Excerpted data:
BEGIN
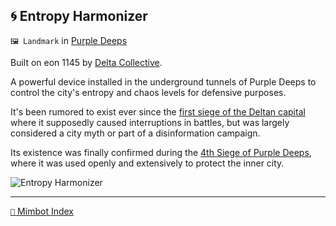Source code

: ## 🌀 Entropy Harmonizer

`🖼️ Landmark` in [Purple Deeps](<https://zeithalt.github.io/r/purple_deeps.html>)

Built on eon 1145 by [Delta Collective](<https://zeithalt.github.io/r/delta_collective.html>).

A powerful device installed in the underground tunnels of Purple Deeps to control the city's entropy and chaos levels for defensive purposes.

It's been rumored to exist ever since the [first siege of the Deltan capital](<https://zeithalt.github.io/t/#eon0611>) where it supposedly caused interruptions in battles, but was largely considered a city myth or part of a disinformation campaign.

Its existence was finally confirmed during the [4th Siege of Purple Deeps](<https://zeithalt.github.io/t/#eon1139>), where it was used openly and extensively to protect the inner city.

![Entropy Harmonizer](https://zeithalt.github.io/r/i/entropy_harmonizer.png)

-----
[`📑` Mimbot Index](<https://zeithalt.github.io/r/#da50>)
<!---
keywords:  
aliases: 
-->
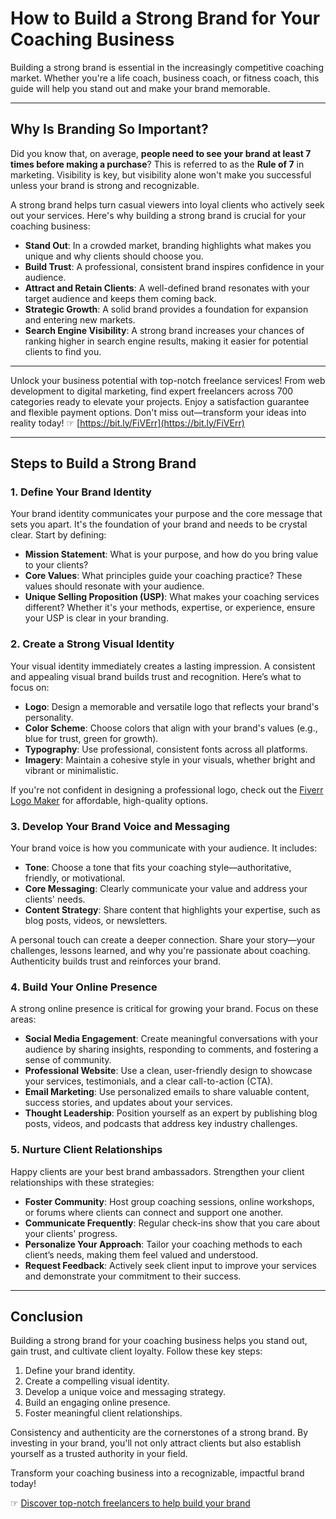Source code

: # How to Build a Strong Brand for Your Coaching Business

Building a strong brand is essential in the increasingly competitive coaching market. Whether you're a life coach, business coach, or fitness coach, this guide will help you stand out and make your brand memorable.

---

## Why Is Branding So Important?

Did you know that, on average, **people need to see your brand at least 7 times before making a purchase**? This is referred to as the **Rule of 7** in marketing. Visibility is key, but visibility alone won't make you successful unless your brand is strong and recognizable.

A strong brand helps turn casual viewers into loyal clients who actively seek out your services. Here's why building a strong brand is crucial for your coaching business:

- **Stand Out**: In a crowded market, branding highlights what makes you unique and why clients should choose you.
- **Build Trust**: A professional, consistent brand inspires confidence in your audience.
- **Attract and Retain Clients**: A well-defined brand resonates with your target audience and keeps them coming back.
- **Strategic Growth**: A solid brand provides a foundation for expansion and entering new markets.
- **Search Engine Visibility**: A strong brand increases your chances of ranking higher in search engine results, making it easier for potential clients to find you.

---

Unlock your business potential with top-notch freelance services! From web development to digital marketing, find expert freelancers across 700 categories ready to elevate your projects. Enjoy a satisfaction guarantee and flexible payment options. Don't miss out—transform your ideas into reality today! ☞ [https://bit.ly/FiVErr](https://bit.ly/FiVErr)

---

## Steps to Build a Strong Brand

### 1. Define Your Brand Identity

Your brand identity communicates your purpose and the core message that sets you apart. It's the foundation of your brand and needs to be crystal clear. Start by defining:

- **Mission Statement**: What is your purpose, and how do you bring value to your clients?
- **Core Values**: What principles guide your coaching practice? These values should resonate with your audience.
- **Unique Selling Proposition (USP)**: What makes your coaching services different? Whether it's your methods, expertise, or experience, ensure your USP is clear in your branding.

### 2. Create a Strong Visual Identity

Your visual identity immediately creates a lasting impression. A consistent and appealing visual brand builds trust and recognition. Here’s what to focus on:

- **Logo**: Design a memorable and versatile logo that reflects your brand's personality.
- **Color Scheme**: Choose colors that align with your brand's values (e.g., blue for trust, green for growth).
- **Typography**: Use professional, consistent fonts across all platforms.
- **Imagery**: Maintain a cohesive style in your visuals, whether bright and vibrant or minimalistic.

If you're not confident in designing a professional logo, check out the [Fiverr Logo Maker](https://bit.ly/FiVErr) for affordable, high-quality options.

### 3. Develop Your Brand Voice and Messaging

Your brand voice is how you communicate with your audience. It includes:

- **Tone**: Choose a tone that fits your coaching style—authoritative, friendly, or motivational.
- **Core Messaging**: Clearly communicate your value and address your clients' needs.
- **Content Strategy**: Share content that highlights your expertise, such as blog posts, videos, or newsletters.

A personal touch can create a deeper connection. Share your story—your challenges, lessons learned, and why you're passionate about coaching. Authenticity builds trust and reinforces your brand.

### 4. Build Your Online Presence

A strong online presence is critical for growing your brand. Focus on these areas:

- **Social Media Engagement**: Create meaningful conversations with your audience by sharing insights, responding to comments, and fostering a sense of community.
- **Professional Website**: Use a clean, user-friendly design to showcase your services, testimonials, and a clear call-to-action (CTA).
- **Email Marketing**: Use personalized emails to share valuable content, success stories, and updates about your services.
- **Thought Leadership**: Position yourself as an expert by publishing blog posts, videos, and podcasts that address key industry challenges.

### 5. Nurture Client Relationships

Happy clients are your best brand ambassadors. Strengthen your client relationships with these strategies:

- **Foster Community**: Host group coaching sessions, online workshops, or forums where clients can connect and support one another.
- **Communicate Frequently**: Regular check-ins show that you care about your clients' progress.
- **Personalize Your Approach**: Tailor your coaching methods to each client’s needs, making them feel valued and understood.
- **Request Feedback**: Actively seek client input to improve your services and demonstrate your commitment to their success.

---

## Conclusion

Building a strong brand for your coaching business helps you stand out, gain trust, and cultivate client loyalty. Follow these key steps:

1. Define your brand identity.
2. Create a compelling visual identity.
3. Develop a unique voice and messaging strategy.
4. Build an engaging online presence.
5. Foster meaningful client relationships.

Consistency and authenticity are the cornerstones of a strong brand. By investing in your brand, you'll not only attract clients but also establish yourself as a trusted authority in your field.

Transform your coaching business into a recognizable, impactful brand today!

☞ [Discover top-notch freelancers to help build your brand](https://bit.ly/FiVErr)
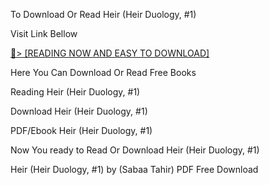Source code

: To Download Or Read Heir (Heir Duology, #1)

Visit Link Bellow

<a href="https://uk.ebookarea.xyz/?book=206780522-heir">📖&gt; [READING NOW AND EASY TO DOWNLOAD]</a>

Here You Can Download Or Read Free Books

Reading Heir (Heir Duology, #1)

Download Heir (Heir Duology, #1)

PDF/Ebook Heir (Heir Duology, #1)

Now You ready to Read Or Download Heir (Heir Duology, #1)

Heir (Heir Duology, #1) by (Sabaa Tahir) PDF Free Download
END
BEGIN
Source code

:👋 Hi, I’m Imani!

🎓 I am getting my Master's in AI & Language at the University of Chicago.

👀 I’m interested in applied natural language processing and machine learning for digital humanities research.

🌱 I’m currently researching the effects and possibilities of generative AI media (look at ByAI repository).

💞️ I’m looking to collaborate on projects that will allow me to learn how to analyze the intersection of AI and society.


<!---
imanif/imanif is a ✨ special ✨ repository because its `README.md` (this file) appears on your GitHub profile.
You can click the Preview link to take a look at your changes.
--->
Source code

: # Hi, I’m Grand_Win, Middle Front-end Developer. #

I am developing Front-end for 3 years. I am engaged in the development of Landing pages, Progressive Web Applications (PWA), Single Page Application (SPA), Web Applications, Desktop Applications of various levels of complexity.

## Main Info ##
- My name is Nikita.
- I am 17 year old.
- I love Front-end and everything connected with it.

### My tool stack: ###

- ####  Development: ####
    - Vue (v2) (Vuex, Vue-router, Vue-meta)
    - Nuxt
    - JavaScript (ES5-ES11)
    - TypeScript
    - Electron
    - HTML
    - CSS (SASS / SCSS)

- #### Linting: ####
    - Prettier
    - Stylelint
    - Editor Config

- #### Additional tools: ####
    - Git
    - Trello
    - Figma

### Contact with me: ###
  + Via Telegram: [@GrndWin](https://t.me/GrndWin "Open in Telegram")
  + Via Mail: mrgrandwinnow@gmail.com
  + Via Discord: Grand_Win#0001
END
What you are asked to do: Swap "Download" for "Get" in the data from the line with "Now You ready" to the line with "Heir (Heir Duology, #1) by", and return only those lines with everything else unchanged.

Exercise result:
Now You ready to Read Or Get Heir (Heir Duology, #1)

Heir (Heir Duology, #1) by (Sabaa Tahir) PDF Free Get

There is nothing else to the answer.